Proper Python packaging, since the dependency list keeps growing....
Some of the functionality implemented in the starlink-grpc
module could be ported into starlink-json
easily enough, but this won't be a priority unless someone asks for it.
Other Tidbits
The Starlink Android app actually uses port 9201 instead of 9200. Both appear to expose the same gRPC service, but the one on port 9201 uses gRPC-Web, which can use HTTP/1.1, whereas the one on port 9200 uses HTTP/2, which is what most gRPC tools expect.
The Starlink router also exposes a gRPC service, on ports 9000 (HTTP/2.0) and 9001 (HTTP/1.1).

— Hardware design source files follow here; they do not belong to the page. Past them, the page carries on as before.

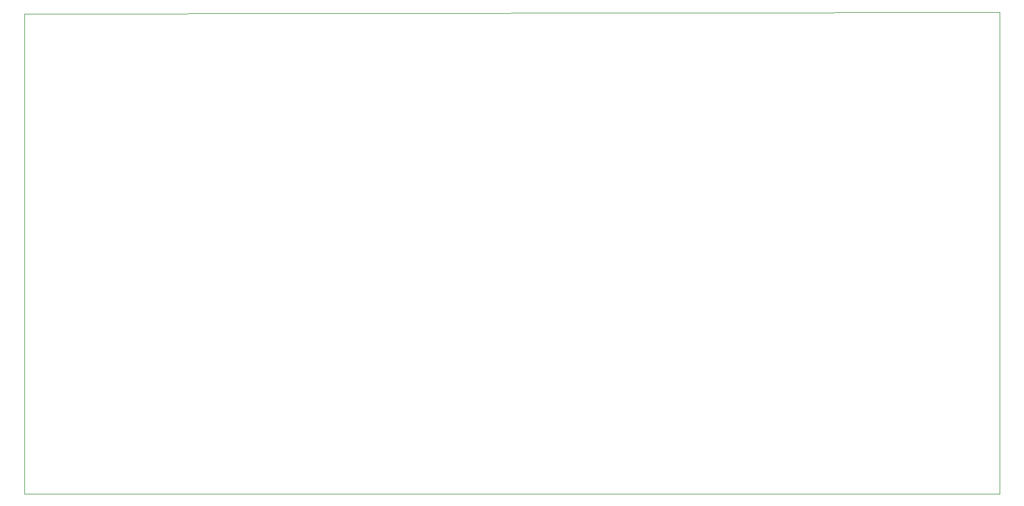
<source format=gm1>
G04 #@! TF.GenerationSoftware,KiCad,Pcbnew,(5.1.10)-1*
G04 #@! TF.CreationDate,2022-03-19T16:06:14-07:00*
G04 #@! TF.ProjectId,Noise Toaster,4e6f6973-6520-4546-9f61-737465722e6b,rev?*
G04 #@! TF.SameCoordinates,Original*
G04 #@! TF.FileFunction,Profile,NP*
%FSLAX46Y46*%
G04 Gerber Fmt 4.6, Leading zero omitted, Abs format (unit mm)*
G04 Created by KiCad (PCBNEW (5.1.10)-1) date 2022-03-19 16:06:14*
%MOMM*%
%LPD*%
G01*
G04 APERTURE LIST*
G04 #@! TA.AperFunction,Profile*
%ADD10C,0.050000*%
G04 #@! TD*
G04 APERTURE END LIST*
D10*
X174498000Y-24892000D02*
X173736000Y-24892000D01*
X174498000Y-98552000D02*
X174498000Y-24892000D01*
X173736000Y-98552000D02*
X174498000Y-98552000D01*
X91186000Y-98552000D02*
X173736000Y-98552000D01*
X173736000Y-24892000D02*
X25400000Y-25146000D01*
X25400000Y-98552000D02*
X91186000Y-98552000D01*
X25400000Y-96520000D02*
X25400000Y-98552000D01*
X25400000Y-25146000D02*
X25400000Y-96520000D01*
M02*

</source>
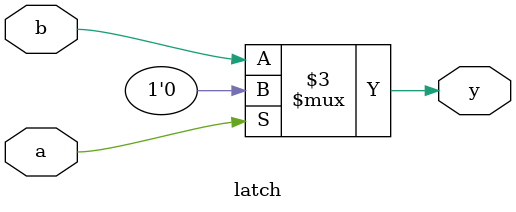
<source format=v>
`timescale 1ns / 1ps

//module decoder3_8(
//    input                               A                        ,
//    input                               B                          ,
//    input                               C                          ,

//    output reg         [   7: 0]        out                        
//);

//wire [2:0] sel;

//assign sel ={A,B,C} ;

//    always @(*)           
//        begin                                        
//            case (sel)
//              3'b000  : out = 8'b00000001;
//              3'b001  : out = 8'b00000010;
//              3'b010  : out = 8'b00000100;
//              3'b011  : out = 8'b00001000;
//              3'b100  : out = 8'b00010000;
//              3'b101  : out = 8'b00100000;
//              3'b110  : out = 8'b01000000;
//              3'b111  : out = 8'b11111111;
//                default: ;
//            endcase  
//        end                                          
                                                                   
                                                                   
//endmodule

module latch(
input a,
input b,
output reg y
);
always@(*) begin
case (a)
0: y = b;
default : y = 0;
endcase
end
endmodule
</source>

The file get_history_notes.txt
has my original ramblings on how to interpret the history buffer data (with the JSON format naming). It may be of interest if you're interested in pulling the get_history
grpc data directly and don't want to dig through the convoluted logic in the starlink-grpc
module.
Related Projects
ChuckTSI's Better Than Nothing Web Interface uses grpcurl and PHP to provide a spiffy web UI for some of the same data this project works on.
starlink-cli is another command line tool for interacting with the Starlink gRPC services, including the one on the Starlink router, in case Go is more your thing.